• _TASK INPUTS_:

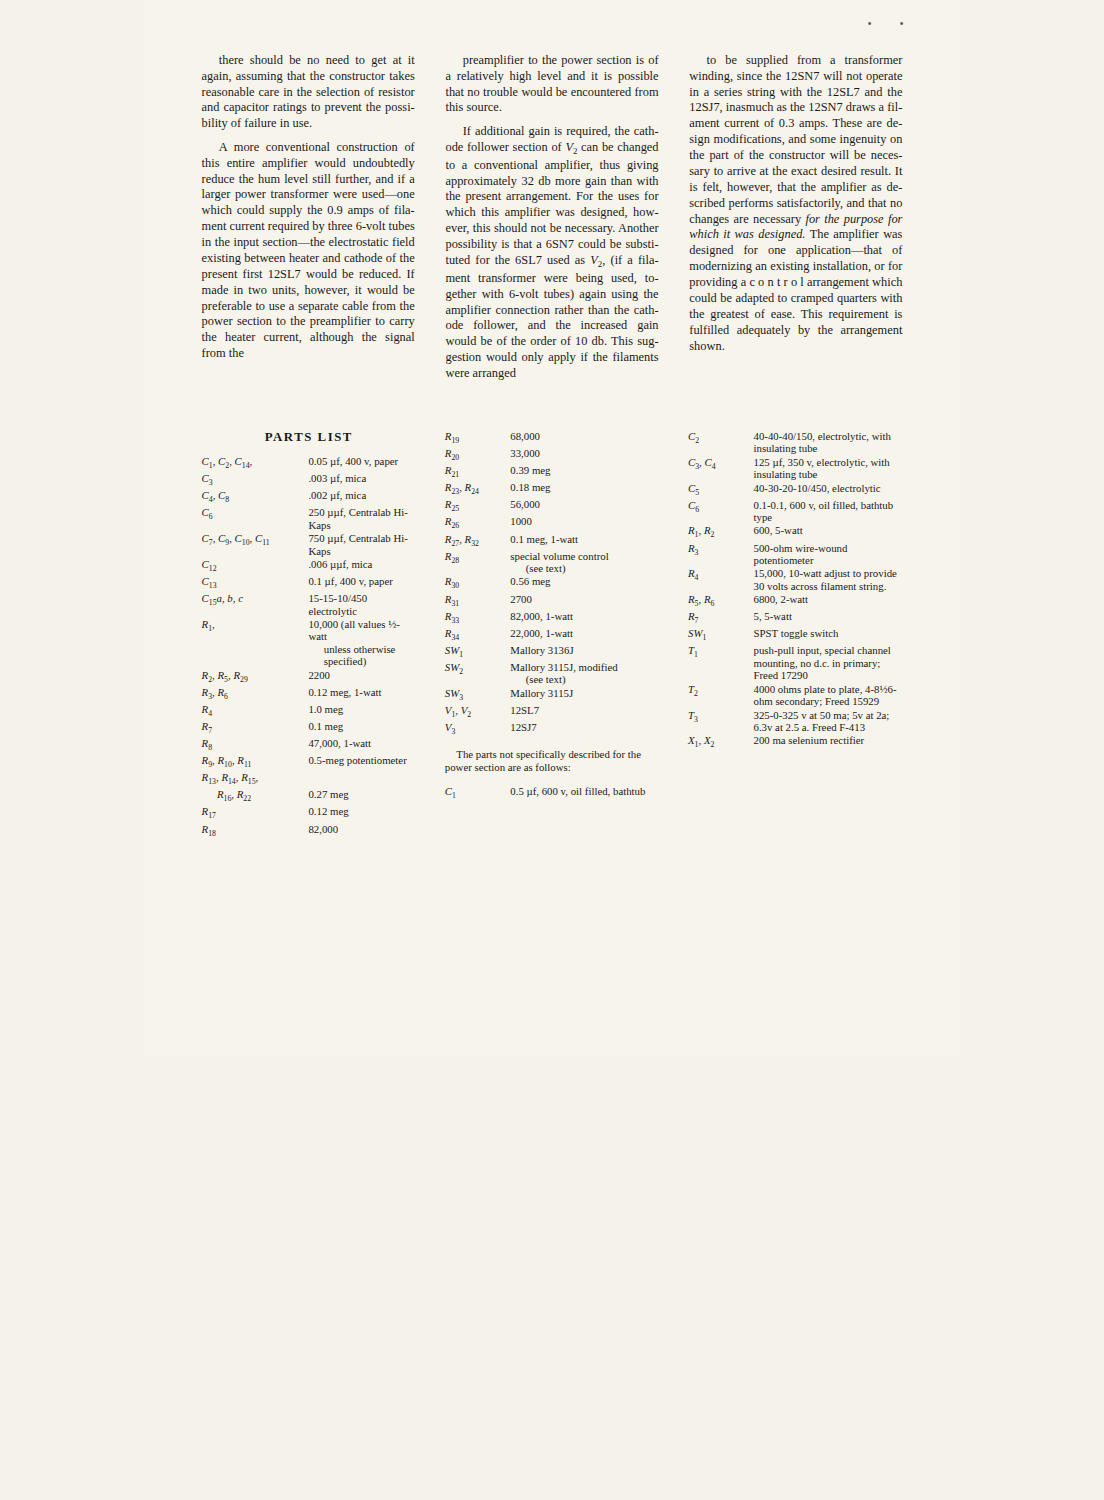••
there should be no need to get at it again, assuming that the constructor takes reasonable care in the selection of resistor and capacitor ratings to prevent the possibility of failure in use.
A more conventional construction of this entire amplifier would undoubtedly reduce the hum level still further, and if a larger power transformer were used—one which could supply the 0.9 amps of filament current required by three 6-volt tubes in the input section—the electrostatic field existing between heater and cathode of the present first 12SL7 would be reduced. If made in two units, however, it would be preferable to use a separate cable from the power section to the preamplifier to carry the heater current, although the signal from the
preamplifier to the power section is of a relatively high level and it is possible that no trouble would be encountered from this source.
If additional gain is required, the cathode follower section of V 2 can be changed to a conventional amplifier, thus giving approximately 32 db more gain than with the present arrangement. For the uses for which this amplifier was designed, however, this should not be necessary. Another possibility is that a 6SN7 could be substituted for the 6SL7 used as V 2, (if a filament transformer were being used, together with 6-volt tubes) again using the amplifier connection rather than the cathode follower, and the increased gain would be of the order of 10 db. This suggestion would only apply if the filaments were arranged
to be supplied from a transformer winding, since the 12SN7 will not operate in a series string with the 12SL7 and the 12SJ7, inasmuch as the 12SN7 draws a filament current of 0.3 amps. These are design modifications, and some ingenuity on the part of the constructor will be necessary to arrive at the exact desired result. It is felt, however, that the amplifier as described performs satisfactorily, and that no changes are necessary for the purpose for which it was designed. The amplifier was designed for one application—that of modernizing an existing installation, or for providing a c o n t r o l arrangement which could be adapted to cramped quarters with the greatest of ease. This requirement is fulfilled adequately by the arrangement shown.
PARTS LIST
| C 1 , C 2 , C 14 , | 0.05 µf, 400 v, paper |
| C 3 | .003 µf, mica |
| C 4 , C 8 | .002 µf, mica |
| C 6 | 250 µµf, Centralab Hi-Kaps |
| C 7 , C 9 , C 10 , C 11 | 750 µµf, Centralab Hi-Kaps |
| C 12 | .006 µµf, mica |
| C 13 | 0.1 µf, 400 v, paper |
| C 15 a, b, c | 15-15-10/450 electrolytic |
| R 1 , | 10,000 (all values ½-watt unless otherwise specified) |
| R 2 , R 5 , R 29 | 2200 |
| R 3 , R 6 | 0.12 meg, 1-watt |
| R 4 | 1.0 meg |
| R 7 | 0.1 meg |
| R 8 | 47,000, 1-watt |
| R 9 , R 10 , R 11 | 0.5-meg potentiometer |
| R 13 , R 14 , R 15 , | |
| R 16 , R 22 | 0.27 meg |
| R 17 | 0.12 meg |
| R 18 | 82,000 |
| R 19 | 68,000 |
| R 20 | 33,000 |
| R 21 | 0.39 meg |
| R 23 , R 24 | 0.18 meg |
| R 25 | 56,000 |
| R 26 | 1000 |
| R 27 , R 32 | 0.1 meg, 1-watt |
| R 28 | special volume control (see text) |
| R 30 | 0.56 meg |
| R 31 | 2700 |
| R 33 | 82,000, 1-watt |
| R 34 | 22,000, 1-watt |
| SW 1 | Mallory 3136J |
| SW 2 | Mallory 3115J, modified (see text) |
| SW 3 | Mallory 3115J |
| V 1 , V 2 | 12SL7 |
| V 3 | 12SJ7 |
The parts not specifically described for the power section are as follows:
| C 1 | 0.5 µf, 600 v, oil filled, bathtub |
| C 2 | 40-40-40/150, electrolytic, with insulating tube |
| C 3 , C 4 | 125 µf, 350 v, electrolytic, with insulating tube |
| C 5 | 40-30-20-10/450, electrolytic |
| C 6 | 0.1-0.1, 600 v, oil filled, bathtub type |
| R 1 , R 2 | 600, 5-watt |
| R 3 | 500-ohm wire-wound potentiometer |
| R 4 | 15,000, 10-watt adjust to provide 30 volts across filament string. |
| R 5 , R 6 | 6800, 2-watt |
| R 7 | 5, 5-watt |
| SW 1 | SPST toggle switch |
| T 1 | push-pull input, special channel mounting, no d.c. in primary; Freed 17290 |
| T 2 | 4000 ohms plate to plate, 4-8½6-ohm secondary; Freed 15929 |
| T 3 | 325-0-325 v at 50 ma; 5v at 2a; 6.3v at 2.5 a. Freed F-413 |
| X 1 , X 2 | 200 ma selenium rectifier |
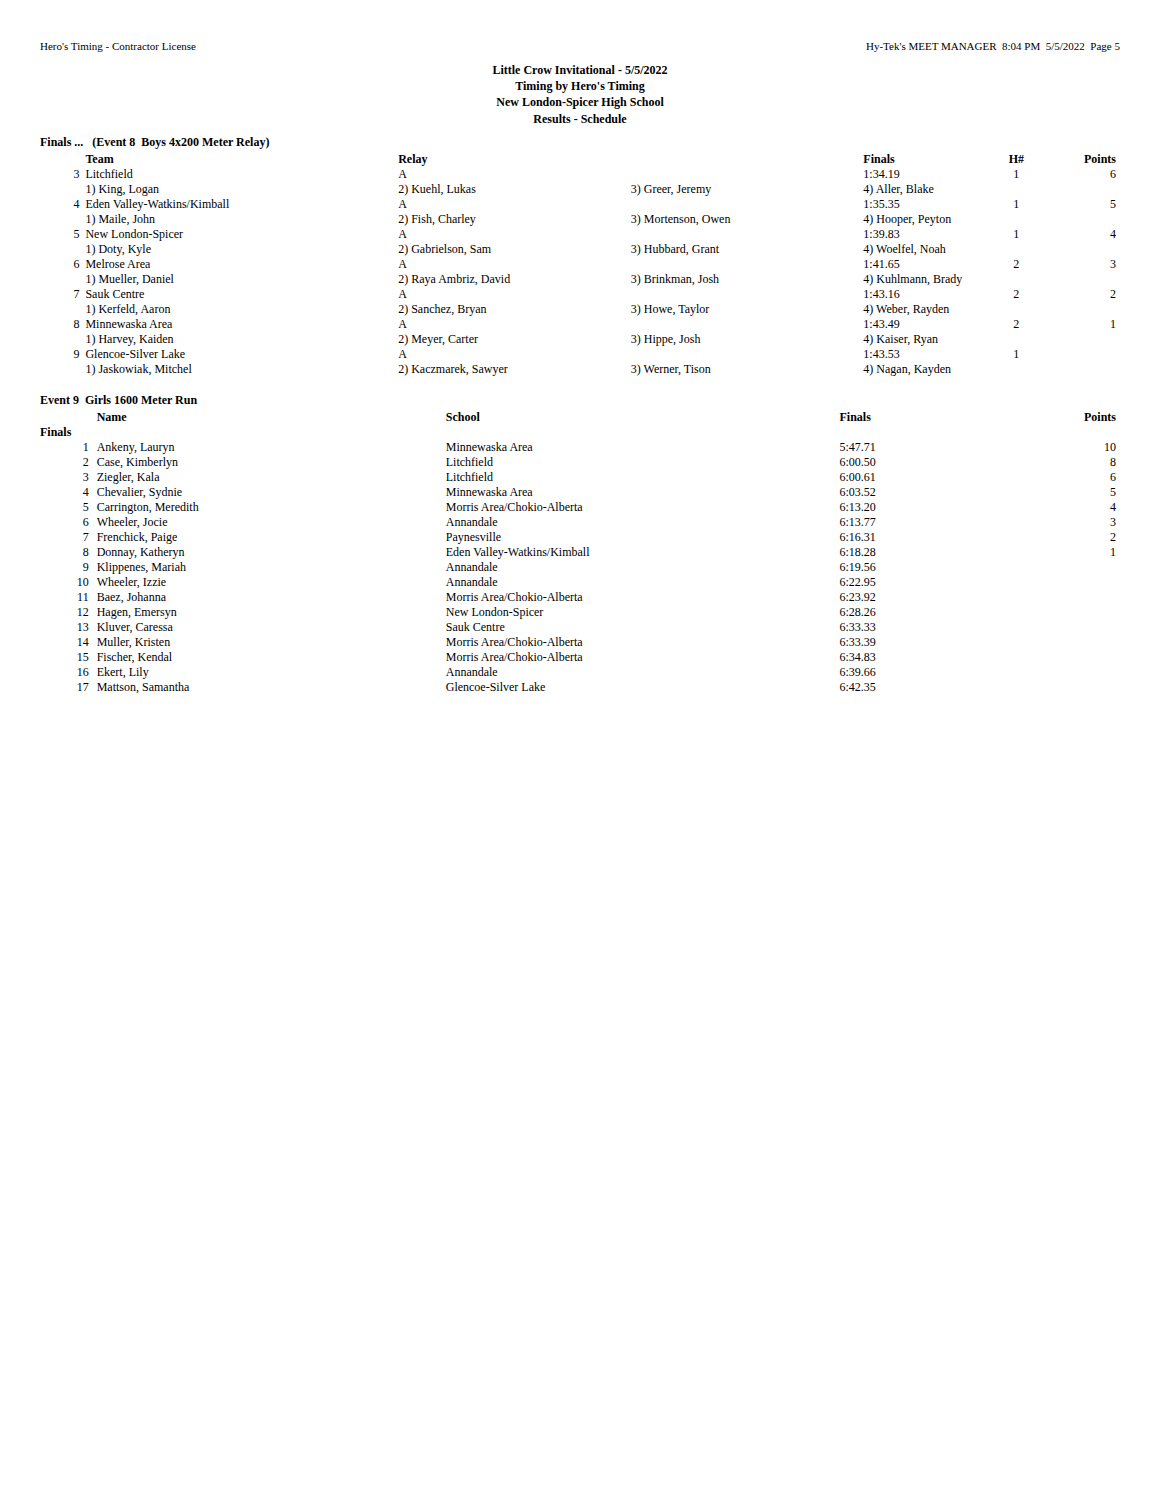Hero's Timing - Contractor License
Hy-Tek's MEET MANAGER 8:04 PM 5/5/2022 Page 5
Little Crow Invitational - 5/5/2022
Timing by Hero's Timing
New London-Spicer High School
Results - Schedule
Finals ... (Event 8 Boys 4x200 Meter Relay)
| | Team | Relay | | Finals | H# | Points |
| --- | --- | --- | --- | --- | --- | --- |
| 3 | Litchfield | A | | 1:34.19 | 1 | 6 |
| | 1) King, Logan | 2) Kuehl, Lukas | 3) Greer, Jeremy | 4) Aller, Blake |
| 4 | Eden Valley-Watkins/Kimball | A | | 1:35.35 | 1 | 5 |
| | 1) Maile, John | 2) Fish, Charley | 3) Mortenson, Owen | 4) Hooper, Peyton |
| 5 | New London-Spicer | A | | 1:39.83 | 1 | 4 |
| | 1) Doty, Kyle | 2) Gabrielson, Sam | 3) Hubbard, Grant | 4) Woelfel, Noah |
| 6 | Melrose Area | A | | 1:41.65 | 2 | 3 |
| | 1) Mueller, Daniel | 2) Raya Ambriz, David | 3) Brinkman, Josh | 4) Kuhlmann, Brady |
| 7 | Sauk Centre | A | | 1:43.16 | 2 | 2 |
| | 1) Kerfeld, Aaron | 2) Sanchez, Bryan | 3) Howe, Taylor | 4) Weber, Rayden |
| 8 | Minnewaska Area | A | | 1:43.49 | 2 | 1 |
| | 1) Harvey, Kaiden | 2) Meyer, Carter | 3) Hippe, Josh | 4) Kaiser, Ryan |
| 9 | Glencoe-Silver Lake | A | | 1:43.53 | 1 | |
| | 1) Jaskowiak, Mitchel | 2) Kaczmarek, Sawyer | 3) Werner, Tison | 4) Nagan, Kayden |
Event 9 Girls 1600 Meter Run
| | Name | School | Finals | Points |
| --- | --- | --- | --- | --- |
| Finals |
| 1 | Ankeny, Lauryn | Minnewaska Area | 5:47.71 | 10 |
| 2 | Case, Kimberlyn | Litchfield | 6:00.50 | 8 |
| 3 | Ziegler, Kala | Litchfield | 6:00.61 | 6 |
| 4 | Chevalier, Sydnie | Minnewaska Area | 6:03.52 | 5 |
| 5 | Carrington, Meredith | Morris Area/Chokio-Alberta | 6:13.20 | 4 |
| 6 | Wheeler, Jocie | Annandale | 6:13.77 | 3 |
| 7 | Frenchick, Paige | Paynesville | 6:16.31 | 2 |
| 8 | Donnay, Katheryn | Eden Valley-Watkins/Kimball | 6:18.28 | 1 |
| 9 | Klippenes, Mariah | Annandale | 6:19.56 | |
| 10 | Wheeler, Izzie | Annandale | 6:22.95 | |
| 11 | Baez, Johanna | Morris Area/Chokio-Alberta | 6:23.92 | |
| 12 | Hagen, Emersyn | New London-Spicer | 6:28.26 | |
| 13 | Kluver, Caressa | Sauk Centre | 6:33.33 | |
| 14 | Muller, Kristen | Morris Area/Chokio-Alberta | 6:33.39 | |
| 15 | Fischer, Kendal | Morris Area/Chokio-Alberta | 6:34.83 | |
| 16 | Ekert, Lily | Annandale | 6:39.66 | |
| 17 | Mattson, Samantha | Glencoe-Silver Lake | 6:42.35 | |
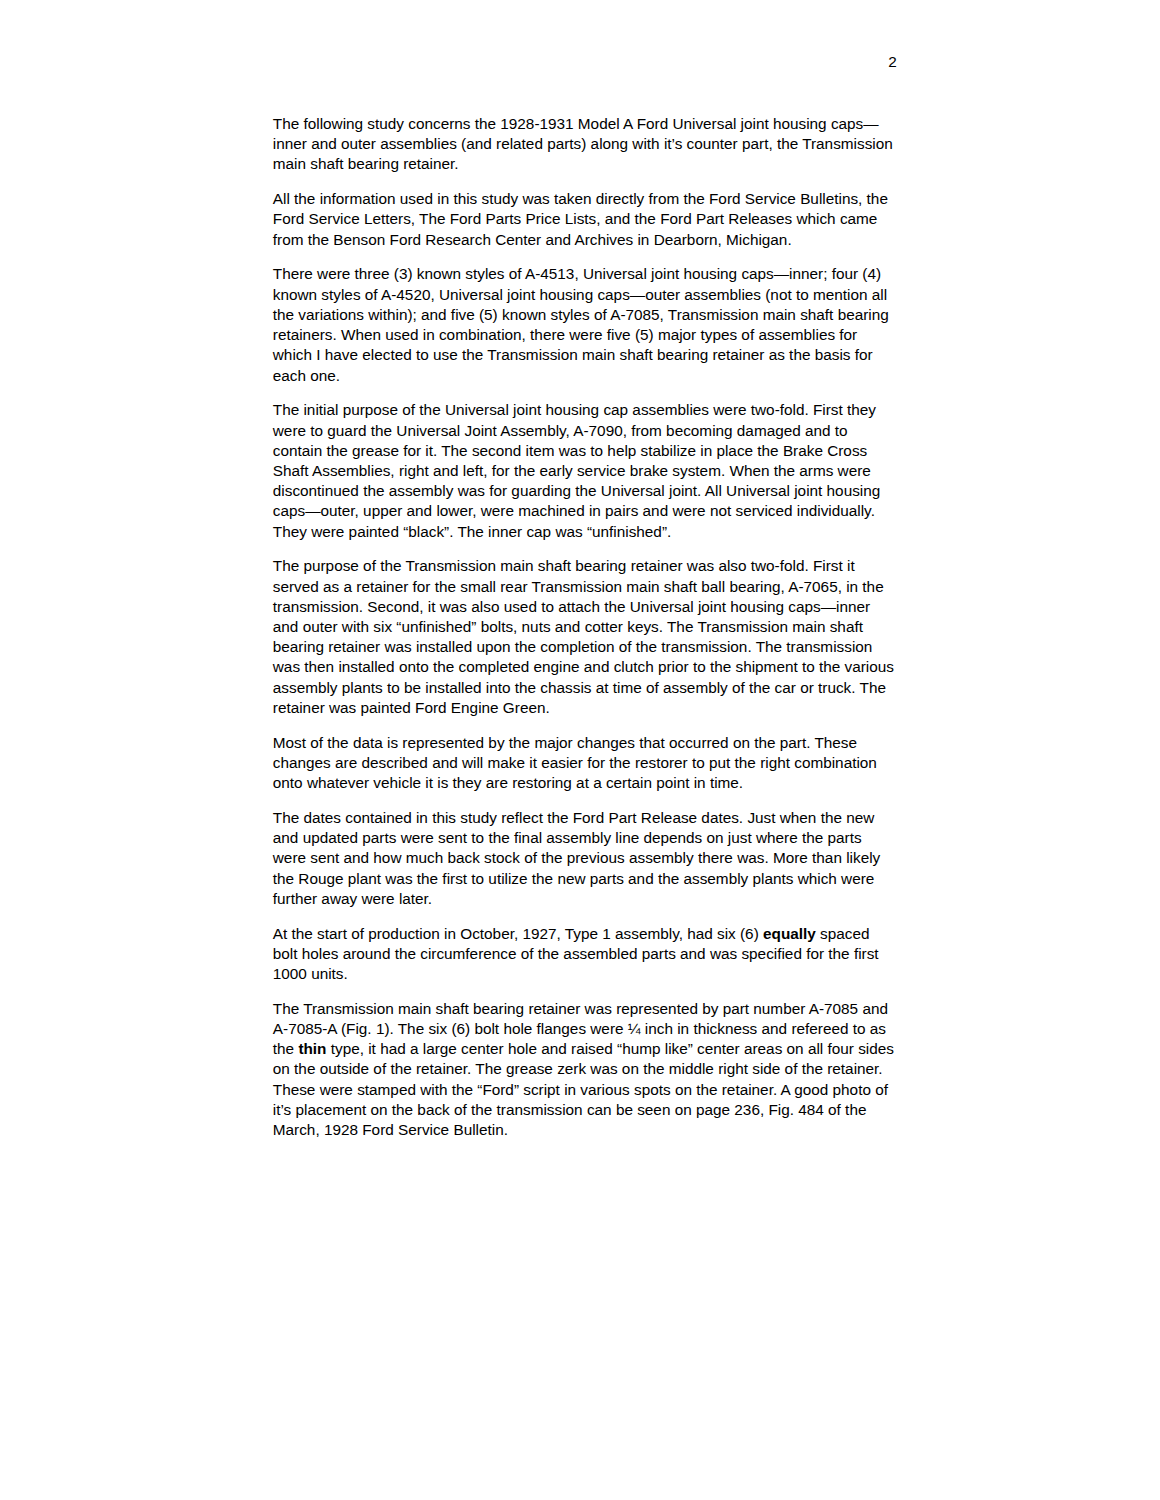2
The following study concerns the 1928-1931 Model A Ford Universal joint housing caps—inner and outer assemblies (and related parts) along with it’s counter part, the Transmission main shaft bearing retainer.
All the information used in this study was taken directly from the Ford Service Bulletins, the Ford Service Letters, The Ford Parts Price Lists, and the Ford Part Releases which came from the Benson Ford Research Center and Archives in Dearborn, Michigan.
There were three (3) known styles of A-4513, Universal joint housing caps—inner; four (4) known styles of A-4520, Universal joint housing caps—outer assemblies (not to mention all the variations within); and five (5) known styles of A-7085, Transmission main shaft bearing retainers. When used in combination, there were five (5) major types of assemblies for which I have elected to use the Transmission main shaft bearing retainer as the basis for each one.
The initial purpose of the Universal joint housing cap assemblies were two-fold. First they were to guard the Universal Joint Assembly, A-7090, from becoming damaged and to contain the grease for it. The second item was to help stabilize in place the Brake Cross Shaft Assemblies, right and left, for the early service brake system. When the arms were discontinued the assembly was for guarding the Universal joint. All Universal joint housing caps—outer, upper and lower, were machined in pairs and were not serviced individually. They were painted “black”. The inner cap was “unfinished”.
The purpose of the Transmission main shaft bearing retainer was also two-fold. First it served as a retainer for the small rear Transmission main shaft ball bearing, A-7065, in the transmission. Second, it was also used to attach the Universal joint housing caps—inner and outer with six “unfinished” bolts, nuts and cotter keys. The Transmission main shaft bearing retainer was installed upon the completion of the transmission. The transmission was then installed onto the completed engine and clutch prior to the shipment to the various assembly plants to be installed into the chassis at time of assembly of the car or truck. The retainer was painted Ford Engine Green.
Most of the data is represented by the major changes that occurred on the part. These changes are described and will make it easier for the restorer to put the right combination onto whatever vehicle it is they are restoring at a certain point in time.
The dates contained in this study reflect the Ford Part Release dates. Just when the new and updated parts were sent to the final assembly line depends on just where the parts were sent and how much back stock of the previous assembly there was. More than likely the Rouge plant was the first to utilize the new parts and the assembly plants which were further away were later.
At the start of production in October, 1927, Type 1 assembly, had six (6) equally spaced bolt holes around the circumference of the assembled parts and was specified for the first 1000 units.
The Transmission main shaft bearing retainer was represented by part number A-7085 and A-7085-A (Fig. 1). The six (6) bolt hole flanges were ¼ inch in thickness and refereed to as the thin type, it had a large center hole and raised “hump like” center areas on all four sides on the outside of the retainer. The grease zerk was on the middle right side of the retainer. These were stamped with the “Ford” script in various spots on the retainer. A good photo of it’s placement on the back of the transmission can be seen on page 236, Fig. 484 of the March, 1928 Ford Service Bulletin.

• _EXERCISE REQUIREMENTS_: Print again the lines of the entries above that fall between the line holding "0.1 µf, 400 v, paper |" and the line holding "0.5-meg potentiometer |", inclusive, exactly as they stand.

• _EXERCISE OUTPUT_:
| C 13 | 0.1 µf, 400 v, paper |
| C 15 a, b, c | 15-15-10/450 electrolytic |
| R 1 , | 10,000 (all values ½-watt unless otherwise specified) |
| R 2 , R 5 , R 29 | 2200 |
| R 3 , R 6 | 0.12 meg, 1-watt |
| R 4 | 1.0 meg |
| R 7 | 0.1 meg |
| R 8 | 47,000, 1-watt |
| R 9 , R 10 , R 11 | 0.5-meg potentiometer |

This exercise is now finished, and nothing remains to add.